• **PROBLEM STATEMENT**: Among the entries that follow, tally the lines with the string "Meeting". Give no more than the number.

(Saved data entries)

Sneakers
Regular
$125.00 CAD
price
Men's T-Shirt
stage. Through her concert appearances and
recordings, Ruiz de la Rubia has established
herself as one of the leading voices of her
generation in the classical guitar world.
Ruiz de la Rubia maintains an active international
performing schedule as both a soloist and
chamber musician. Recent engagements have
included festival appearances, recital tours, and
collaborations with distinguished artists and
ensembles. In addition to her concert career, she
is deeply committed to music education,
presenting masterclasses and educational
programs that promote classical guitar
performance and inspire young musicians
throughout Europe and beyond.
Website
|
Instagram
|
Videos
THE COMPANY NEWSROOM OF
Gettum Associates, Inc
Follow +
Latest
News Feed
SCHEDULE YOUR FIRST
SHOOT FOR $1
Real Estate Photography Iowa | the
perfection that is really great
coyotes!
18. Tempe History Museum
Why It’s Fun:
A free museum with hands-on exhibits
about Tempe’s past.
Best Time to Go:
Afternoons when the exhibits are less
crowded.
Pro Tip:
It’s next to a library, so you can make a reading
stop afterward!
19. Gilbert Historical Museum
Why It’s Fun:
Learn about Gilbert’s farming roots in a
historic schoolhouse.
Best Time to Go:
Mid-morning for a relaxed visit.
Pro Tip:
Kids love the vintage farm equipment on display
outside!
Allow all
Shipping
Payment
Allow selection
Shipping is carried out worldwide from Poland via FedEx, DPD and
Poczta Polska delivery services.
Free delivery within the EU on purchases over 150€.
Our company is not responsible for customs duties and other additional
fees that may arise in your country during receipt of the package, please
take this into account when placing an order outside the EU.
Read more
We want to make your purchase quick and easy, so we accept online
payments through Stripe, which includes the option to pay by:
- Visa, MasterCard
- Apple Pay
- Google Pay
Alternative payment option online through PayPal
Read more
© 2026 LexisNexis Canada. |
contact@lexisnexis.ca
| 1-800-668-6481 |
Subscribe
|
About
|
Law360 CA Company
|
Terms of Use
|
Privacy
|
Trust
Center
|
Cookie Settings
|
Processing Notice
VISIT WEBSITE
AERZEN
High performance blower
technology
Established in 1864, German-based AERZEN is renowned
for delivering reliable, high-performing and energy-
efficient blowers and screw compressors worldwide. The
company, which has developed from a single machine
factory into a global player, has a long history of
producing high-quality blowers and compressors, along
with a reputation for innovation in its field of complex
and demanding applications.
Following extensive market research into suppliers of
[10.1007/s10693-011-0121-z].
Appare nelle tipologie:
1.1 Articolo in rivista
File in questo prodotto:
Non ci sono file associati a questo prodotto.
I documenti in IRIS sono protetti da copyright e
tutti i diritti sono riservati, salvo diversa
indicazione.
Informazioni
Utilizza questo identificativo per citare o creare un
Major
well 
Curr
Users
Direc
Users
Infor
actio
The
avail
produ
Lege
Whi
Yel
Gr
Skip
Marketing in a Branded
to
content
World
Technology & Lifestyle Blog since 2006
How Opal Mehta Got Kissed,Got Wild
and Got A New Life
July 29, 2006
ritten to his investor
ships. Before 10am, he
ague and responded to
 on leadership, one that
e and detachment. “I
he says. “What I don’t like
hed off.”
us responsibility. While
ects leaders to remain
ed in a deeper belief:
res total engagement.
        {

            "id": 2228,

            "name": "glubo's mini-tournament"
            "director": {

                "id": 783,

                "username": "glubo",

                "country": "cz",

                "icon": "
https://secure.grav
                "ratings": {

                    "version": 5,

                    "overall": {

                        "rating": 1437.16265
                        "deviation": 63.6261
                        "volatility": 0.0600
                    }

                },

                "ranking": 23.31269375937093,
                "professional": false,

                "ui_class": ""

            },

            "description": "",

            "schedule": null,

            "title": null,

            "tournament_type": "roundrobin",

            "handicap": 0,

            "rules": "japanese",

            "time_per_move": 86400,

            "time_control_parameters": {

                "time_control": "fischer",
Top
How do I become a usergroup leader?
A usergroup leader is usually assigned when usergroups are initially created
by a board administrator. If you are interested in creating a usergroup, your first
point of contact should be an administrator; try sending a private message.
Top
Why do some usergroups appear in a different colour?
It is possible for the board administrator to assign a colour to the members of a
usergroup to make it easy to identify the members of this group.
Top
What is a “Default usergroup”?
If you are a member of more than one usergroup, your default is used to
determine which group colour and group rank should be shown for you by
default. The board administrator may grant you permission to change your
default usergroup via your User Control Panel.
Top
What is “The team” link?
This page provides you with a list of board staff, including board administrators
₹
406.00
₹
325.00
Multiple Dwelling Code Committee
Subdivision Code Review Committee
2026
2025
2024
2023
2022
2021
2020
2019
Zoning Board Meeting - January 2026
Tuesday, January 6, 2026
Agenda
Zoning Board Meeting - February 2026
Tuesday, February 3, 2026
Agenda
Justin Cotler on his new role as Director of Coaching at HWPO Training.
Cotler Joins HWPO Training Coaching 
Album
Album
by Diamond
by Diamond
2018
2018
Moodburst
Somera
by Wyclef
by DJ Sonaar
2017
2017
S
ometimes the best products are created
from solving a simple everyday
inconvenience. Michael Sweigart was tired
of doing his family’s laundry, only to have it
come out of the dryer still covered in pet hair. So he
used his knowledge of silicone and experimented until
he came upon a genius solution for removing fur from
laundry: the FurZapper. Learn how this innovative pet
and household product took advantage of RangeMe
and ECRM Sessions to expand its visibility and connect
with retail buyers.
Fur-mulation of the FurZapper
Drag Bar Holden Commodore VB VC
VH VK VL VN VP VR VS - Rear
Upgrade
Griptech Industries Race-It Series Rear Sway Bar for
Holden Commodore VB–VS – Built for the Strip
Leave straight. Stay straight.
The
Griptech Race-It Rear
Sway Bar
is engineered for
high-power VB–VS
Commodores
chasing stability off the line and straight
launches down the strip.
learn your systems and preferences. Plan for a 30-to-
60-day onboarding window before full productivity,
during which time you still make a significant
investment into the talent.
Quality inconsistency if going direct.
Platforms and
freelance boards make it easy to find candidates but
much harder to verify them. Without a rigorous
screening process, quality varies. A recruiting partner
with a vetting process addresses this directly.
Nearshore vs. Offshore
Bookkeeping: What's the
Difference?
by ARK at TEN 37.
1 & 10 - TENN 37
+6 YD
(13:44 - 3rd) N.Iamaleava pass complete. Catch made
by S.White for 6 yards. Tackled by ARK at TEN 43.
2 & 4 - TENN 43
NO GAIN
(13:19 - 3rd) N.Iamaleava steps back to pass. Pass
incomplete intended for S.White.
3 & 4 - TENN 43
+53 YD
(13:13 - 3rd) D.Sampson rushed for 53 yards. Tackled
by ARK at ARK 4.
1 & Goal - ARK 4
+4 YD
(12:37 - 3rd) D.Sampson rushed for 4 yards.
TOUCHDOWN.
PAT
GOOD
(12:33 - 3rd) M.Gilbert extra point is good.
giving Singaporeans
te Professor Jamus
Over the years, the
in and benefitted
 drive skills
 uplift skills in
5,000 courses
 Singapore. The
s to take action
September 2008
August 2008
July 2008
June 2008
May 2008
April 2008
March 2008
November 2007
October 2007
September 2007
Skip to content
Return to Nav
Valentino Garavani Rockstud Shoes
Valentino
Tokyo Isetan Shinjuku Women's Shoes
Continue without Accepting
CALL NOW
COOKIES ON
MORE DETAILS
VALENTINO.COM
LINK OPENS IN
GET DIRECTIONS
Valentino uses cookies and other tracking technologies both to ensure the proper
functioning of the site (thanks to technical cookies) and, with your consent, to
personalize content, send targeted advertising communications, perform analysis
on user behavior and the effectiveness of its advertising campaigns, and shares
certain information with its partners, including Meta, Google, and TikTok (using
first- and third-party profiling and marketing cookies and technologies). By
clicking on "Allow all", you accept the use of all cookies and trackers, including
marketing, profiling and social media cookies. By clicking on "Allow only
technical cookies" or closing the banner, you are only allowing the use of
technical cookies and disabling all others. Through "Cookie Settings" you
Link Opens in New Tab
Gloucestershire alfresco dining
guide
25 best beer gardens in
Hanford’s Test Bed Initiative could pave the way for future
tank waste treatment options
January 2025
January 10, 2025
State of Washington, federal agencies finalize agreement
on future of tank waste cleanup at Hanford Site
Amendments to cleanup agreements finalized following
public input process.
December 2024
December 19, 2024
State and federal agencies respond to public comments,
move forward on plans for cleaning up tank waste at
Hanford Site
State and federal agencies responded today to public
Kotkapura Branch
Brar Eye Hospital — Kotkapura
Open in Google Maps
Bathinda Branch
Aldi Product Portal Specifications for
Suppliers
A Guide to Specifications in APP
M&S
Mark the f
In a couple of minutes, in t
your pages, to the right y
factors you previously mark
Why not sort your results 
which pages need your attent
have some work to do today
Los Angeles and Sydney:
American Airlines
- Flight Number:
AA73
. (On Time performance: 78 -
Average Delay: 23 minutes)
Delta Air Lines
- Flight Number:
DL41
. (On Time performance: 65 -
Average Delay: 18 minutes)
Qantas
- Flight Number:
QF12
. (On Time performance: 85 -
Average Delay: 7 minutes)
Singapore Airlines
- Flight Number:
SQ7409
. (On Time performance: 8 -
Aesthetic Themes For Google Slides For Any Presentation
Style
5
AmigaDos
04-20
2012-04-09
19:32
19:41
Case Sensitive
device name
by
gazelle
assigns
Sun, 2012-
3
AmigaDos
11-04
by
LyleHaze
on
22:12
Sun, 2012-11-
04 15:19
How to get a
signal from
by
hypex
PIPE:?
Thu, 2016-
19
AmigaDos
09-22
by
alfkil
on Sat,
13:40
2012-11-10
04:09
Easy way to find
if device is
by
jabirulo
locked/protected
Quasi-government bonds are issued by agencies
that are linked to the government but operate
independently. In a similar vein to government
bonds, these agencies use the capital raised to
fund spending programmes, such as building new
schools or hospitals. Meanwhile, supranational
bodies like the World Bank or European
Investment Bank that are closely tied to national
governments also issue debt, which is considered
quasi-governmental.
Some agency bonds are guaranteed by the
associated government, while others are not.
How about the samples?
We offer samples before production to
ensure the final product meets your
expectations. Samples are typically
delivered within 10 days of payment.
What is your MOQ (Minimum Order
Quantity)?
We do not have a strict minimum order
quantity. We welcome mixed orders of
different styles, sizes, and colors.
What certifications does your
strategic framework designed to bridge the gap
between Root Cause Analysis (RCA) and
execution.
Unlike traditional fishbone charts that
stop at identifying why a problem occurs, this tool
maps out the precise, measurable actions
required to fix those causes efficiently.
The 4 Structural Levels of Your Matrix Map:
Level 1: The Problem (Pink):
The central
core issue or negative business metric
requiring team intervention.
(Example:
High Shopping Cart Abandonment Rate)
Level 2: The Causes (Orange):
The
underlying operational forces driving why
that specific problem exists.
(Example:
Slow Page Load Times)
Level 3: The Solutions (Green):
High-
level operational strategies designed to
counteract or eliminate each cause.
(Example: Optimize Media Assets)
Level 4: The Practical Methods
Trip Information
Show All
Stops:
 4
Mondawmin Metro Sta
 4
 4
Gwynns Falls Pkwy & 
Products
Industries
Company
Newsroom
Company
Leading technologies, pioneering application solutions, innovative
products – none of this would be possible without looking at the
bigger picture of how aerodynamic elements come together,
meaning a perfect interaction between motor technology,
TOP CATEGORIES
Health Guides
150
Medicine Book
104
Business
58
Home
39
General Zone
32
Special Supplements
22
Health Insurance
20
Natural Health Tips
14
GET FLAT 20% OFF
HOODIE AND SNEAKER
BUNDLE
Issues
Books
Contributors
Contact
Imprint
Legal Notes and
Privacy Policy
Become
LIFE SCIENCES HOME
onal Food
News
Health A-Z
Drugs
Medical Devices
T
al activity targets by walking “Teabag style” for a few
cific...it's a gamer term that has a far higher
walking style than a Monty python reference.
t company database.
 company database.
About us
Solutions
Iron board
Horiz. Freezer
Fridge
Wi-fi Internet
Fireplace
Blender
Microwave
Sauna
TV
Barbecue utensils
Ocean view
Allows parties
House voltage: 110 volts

• **TASK SOLUTION**: 2